**Documento di origine:**
────
Com’era da ateo confrontarsi con il Papa?

È stato molto interessante. Innanzitutto il confronto è stato molto facile. Ormai in questi giorni è stato ripetuto più volte, che indipendentemente da quello che uno poteva pensare delle sue posizioni teologiche, filosofiche, anche politiche e religiose, era una persona estremamente amabile, era molto delicato, gentile, tranquillo, con un senso dell’ironia raffinato. Era quindi molto piacevole parlare con una persona così. Ovviamente era un grande cultore di libri. Ho avuto una volta la possibilità di vedere la sua biblioteca, sterminata, che aveva al monastero Mater Ecclesiae. Nelle conversazioni lui spesso mi consigliava libri da leggere, non soltanto di religione. All’inizio lo scambio era soprattutto su temi religiosi – era ovvio – ma poi in seguito abbiamo parlato, per esempio, di egittologia. Fu lui a consigliarmi, paradossalmente, un libro di Ian Assman, che era un egittologo che sosteneva che la violenza fosse insita nel monoteismo. L’idea stessa di dire “io ho un solo Dio” faceva pensare che i “tuoi” Dei fossero sbagliati, “falsi e bugiardi” come si diceva una volta,  e che quindi questo porti con sé la violenza. E’ singolare che un Papa consigli di leggere un libro così a uno che già in un certo senso la pensa in quel modo. Vuol dire che lui aveva vaste letture. Ovviamente non era d’accordo con questa tesi, però è proprio questo che rendeva interessante il discorso. Quando cioè uno non è d’accordo, ma ciò nonostante parla, discute e cerca di portare le proprie idee, le proprie opinioni.
────
**Dati registrati:**
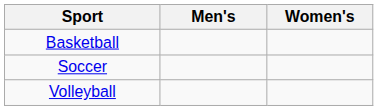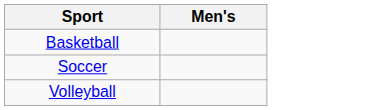- column: Women's
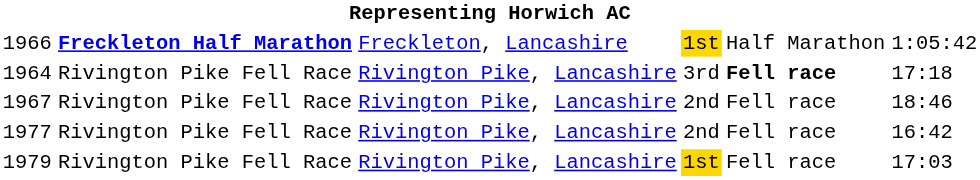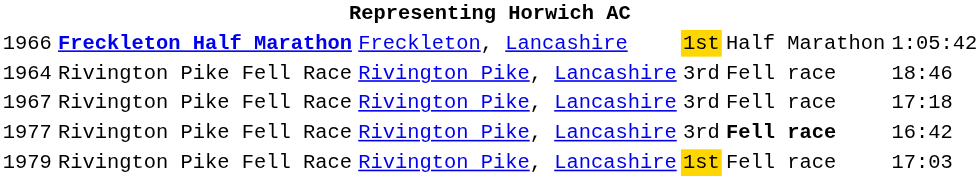1964 | column 5: bold -> normal
1964 | column 6: 17:18 -> 18:46
1967 | column 4: 2nd -> 3rd
1967 | column 6: 18:46 -> 17:18
1977 | column 4: 2nd -> 3rd
1977 | column 5: normal -> bold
────
**Consegna dell'esercizio:** Continui l'intervista sul confronto tra un ateo e il Papa, riprendendo dopo l'ultima frase riportata.

**Risultato del compito:**
In questo senso, il vostro rapporto epistolare e la vostra amicizia intellettuale che messaggio dà di dialogo tra il mondo dei credenti a quello dei non credenti?

L’idea è proprio quella: che si può fare pur essendo su posizioni completamente antitetiche. È difficile immaginarsi a freddo due posizioni più distanti di quelle che possono avere un Papa – che non è soltanto un credente, ma il capo di una Chiesa che ha un miliardo e centinaia di milioni di fedeli – e dall’altra parte un ateo. Due posizioni completamente opposte, ma che non impediscono prima di confrontarsi sui contenuti delle proprie opinioni, quindi nel nostro caso sulla religione e sull’ateismo e poi non impediscono di andare d’accordo personalmente. Questo non dico che sia un insegnamento – io non posso paragonarmi, lui lo è stato come Papa e come teologo – però si può andare d’accordo anche se non la si pensa nello stesso modo, invece di farsi le guerre o di prendersi a schiaffoni.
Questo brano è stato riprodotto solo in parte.